Case study, Muse, Snap Inc, 2023

Muse: Outfit curation, reimagined with AI

An eight-week design sprint inside Snap's AR Shopping Suite. The goal was to turn a passive browse experience into a conversation that assembles complete, shoppable looks around what a user actually needs.

Task success rate

88%

88%

Error rate

3%

3%

User satisfaction

4.0 / 5.0

4.0 / 5.0

My role

Product Designer

Timeline

Eight-week sprint, 2023

Team

PM, User Researcher, Data Scientists, Engineers, 3 Designers

Platform

Web and Mobile via ARES Shopping Suite

Context

A sprint with something real at stake

By 2023, Snap's ARES Shopping Suite had two strong technical foundations in place: an outfit recommendation algorithm that could assemble looks from live catalogue inventory, and a virtual try-on pipeline that rendered garments onto a user's body with accurate fabric and lighting. What it lacked was a front-end experience that connected them around a shopper's actual intent. Discovery was still a browse-and-hope exercise with no personalisation and no guidance.

Three designers each developed a competing proposal.
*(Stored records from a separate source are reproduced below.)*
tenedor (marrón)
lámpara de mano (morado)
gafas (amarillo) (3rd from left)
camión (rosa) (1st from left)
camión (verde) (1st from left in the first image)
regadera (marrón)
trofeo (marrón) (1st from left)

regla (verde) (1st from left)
The strongest concept would be selected for a real A/B test with retail clients. My hypothesis going in was straightforward: the problem wasn't the technology. Shoppers still had to do the hardest part themselves, spending 20 to 40 minutes jumping between tabs and mentally assembling a look from individual product pages, with no guarantee the pieces would actually work together.

Muse's premise was simple: a shopper who types "I need something for a coastal holiday in July" has given the system more useful signal in one sentence than a recommendation engine gets from months of browse history. The conversation replaces the browse.

Weeks Phase With
1–2 Research: interviews, empathy mapping, card sorting, competitor analysis User Researcher, Data Scientists
3–4 Ideation: crazy 8s, wireframes, flow validation Head of Design, PM
5–6 High-fidelity design and prototyping Head of Design, Engineers
7 Usability testing: 12 participants, moderated User Researcher
8 Iteration, consent architecture, developer handoff Legal and Privacy, Engineers

Interactive prototype

Prototype built in Framer. Covers conversational discovery, outfit reveal, and virtual fitting room on desktop and mobile.

Problem

Finding pieces is easy. Building a look isn't.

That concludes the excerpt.